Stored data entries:
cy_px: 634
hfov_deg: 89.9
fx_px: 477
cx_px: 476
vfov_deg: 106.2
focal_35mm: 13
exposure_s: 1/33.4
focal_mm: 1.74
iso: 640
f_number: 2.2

* * *

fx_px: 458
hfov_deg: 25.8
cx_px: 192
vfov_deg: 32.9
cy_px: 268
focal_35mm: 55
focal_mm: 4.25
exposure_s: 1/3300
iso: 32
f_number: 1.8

● **Activity**: Of all the entries above, output exactly the lines between the one holding "hfov_deg: 25.8" and the one holding "f_number: 1.8", inclusive.

● **Task answer**:
hfov_deg: 25.8
cx_px: 192
vfov_deg: 32.9
cy_px: 268
focal_35mm: 55
focal_mm: 4.25
exposure_s: 1/3300
iso: 32
f_number: 1.8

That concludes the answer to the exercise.